Text shown:
_ _ _ _ _ _ _
To ensure the current safely delivered is distributed to as many short leads as possible, the DC output connector closest to the PSU on each set of leads is hooked up to the load tester. When pushing a PSU to its rated output, the wires can get very hot.
The PSU is tested at 5 DC output power levels:
65W: A very typical DC power draw by many system at low / modest load.
90W: Established previously as a typical max power draw of a mid-range desktop PC.
150W: Higher power machines usually don't draw much more than this.
Maximum (350W) The usual 300W test was left off because it is so close to the max.
Care is taken to ensure that the load on each of the voltage lines does not exceed the ratings for the PSU. The PSU is left running 5~10 minutes at each power level before measurements are recorded.
The DBS-2100 is equipped with 4 exhaust fans on the back panel. A bypass switch toggles the fans on / off so that noise measurements can be made. The resistors get very hot under high loads.
Kill-A-Watt AC Power Meter is plugged into an AC outlet on the side of the DBS-2100 in the above picture. The AC power draw of the PSU is measured at each of the 4 power loads. The Kill-A-Watt is used to measure:
Efficiency (in AC-to-DC conversion) at each power level. This is the efficiency figure provided by PSU makers. It is obtained by dividing the DC power output (as set on DBS-2100 load) by the AC power consumption. Efficiency varies with load, and also temperature. PSUs seem to run more efficiently when warmer, up to a point. Generally, they are least efficient at low power and most efficient at 40~80% power load. The main advantage of high efficiency is that less power is wasted as heat -- this means a cooler PSU that requires less airflow to maintain safe operating temps (read: quieter.)
Power Factor (PF). This measurement can be read directly off the Kill-A-Watt. In simple terms, it tell us how much AC power is lost to harmonics (unnecessary electromagnetic energy) while driving the PSU. In practical technical terms, it is the difference between the measured V(oltage) x A(mperes) and AC power in Watts. PF varies somewhat depending on load. The ideal PF is 1.0, which means no AC power is lost. A PF of 0.5 means that to deliver 100W in AC to a PSU, your electric company actually uses 200W and this can be shown in your electric bill as savings (depends on your electric utility company and your account with them). 100W is lost or wasted. Active PF Correction (PFC) power supplies usually have a PF of >0.95. Passive PFC units usually run 0.6 - 0.8. Non-PFC units usually measure 0.5-0.7.
PF is not significant in terms of noise, heat or performance for a PC, but it is relevant to electricity consumption and energy conservation. If you are running large numbers of PCs, there's absolutely no question of the benefits of high PFC and, to a lesser degree, high efficiency. In the EU, Japan, China and many other places, PF is mandatory for all electrical devices that draw more than a certain power (usually ~75W).
_ _ _ _ _ _ _
Job 1: Extract the passage from the text on power supply testing, starting at "Care is taken" and ending at "under high loads.".
These records are unrelated to the text on power supply testing.

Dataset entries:
_ _ _ _ _ _ _
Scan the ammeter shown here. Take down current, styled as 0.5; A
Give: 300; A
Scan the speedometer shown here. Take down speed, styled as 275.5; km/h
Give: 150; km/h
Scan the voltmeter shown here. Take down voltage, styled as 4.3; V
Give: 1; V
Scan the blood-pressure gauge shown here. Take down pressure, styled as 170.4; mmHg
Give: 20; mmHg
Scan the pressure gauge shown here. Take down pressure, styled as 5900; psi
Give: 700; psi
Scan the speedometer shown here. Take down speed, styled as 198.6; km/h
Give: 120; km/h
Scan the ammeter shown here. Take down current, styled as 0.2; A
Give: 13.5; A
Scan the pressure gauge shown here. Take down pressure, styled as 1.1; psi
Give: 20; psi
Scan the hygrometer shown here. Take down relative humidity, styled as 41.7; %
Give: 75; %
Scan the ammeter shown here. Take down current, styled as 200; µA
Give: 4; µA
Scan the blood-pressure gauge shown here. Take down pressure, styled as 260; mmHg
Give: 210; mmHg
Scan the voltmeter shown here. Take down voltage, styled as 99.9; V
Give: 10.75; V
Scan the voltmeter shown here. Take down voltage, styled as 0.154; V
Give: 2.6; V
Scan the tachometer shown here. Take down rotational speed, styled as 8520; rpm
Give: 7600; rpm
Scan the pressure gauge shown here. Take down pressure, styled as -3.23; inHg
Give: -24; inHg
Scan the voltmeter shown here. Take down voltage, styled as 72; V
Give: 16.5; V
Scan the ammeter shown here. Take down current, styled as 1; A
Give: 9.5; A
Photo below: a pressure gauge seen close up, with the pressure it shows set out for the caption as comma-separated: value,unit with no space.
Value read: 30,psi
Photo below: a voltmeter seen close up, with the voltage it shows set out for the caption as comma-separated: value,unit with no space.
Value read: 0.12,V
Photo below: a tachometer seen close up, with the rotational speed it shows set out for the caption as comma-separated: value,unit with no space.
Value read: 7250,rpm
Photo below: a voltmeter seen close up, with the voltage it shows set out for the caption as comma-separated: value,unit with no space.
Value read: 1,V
_ _ _ _ _ _ _
Job 2: Copy the lines of the records, starting at the line that contains "as 260; mmHg" and ending at the line that contains "Value read: 30,psi".

Expected output 1:
Care is taken to ensure that the load on each of the voltage lines does not exceed the ratings for the PSU. The PSU is left running 5~10 minutes at each power level before measurements are recorded.
The DBS-2100 is equipped with 4 exhaust fans on the back panel. A bypass switch toggles the fans on / off so that noise measurements can be made. The resistors get very hot under high loads.

Expected output 2:
Scan the blood-pressure gauge shown here. Take down pressure, styled as 260; mmHg
Give: 210; mmHg
Scan the voltmeter shown here. Take down voltage, styled as 99.9; V
Give: 10.75; V
Scan the voltmeter shown here. Take down voltage, styled as 0.154; V
Give: 2.6; V
Scan the tachometer shown here. Take down rotational speed, styled as 8520; rpm
Give: 7600; rpm
Scan the pressure gauge shown here. Take down pressure, styled as -3.23; inHg
Give: -24; inHg
Scan the voltmeter shown here. Take down voltage, styled as 72; V
Give: 16.5; V
Scan the ammeter shown here. Take down current, styled as 1; A
Give: 9.5; A
Photo below: a pressure gauge seen close up, with the pressure it shows set out for the caption as comma-separated: value,unit with no space.
Value read: 30,psi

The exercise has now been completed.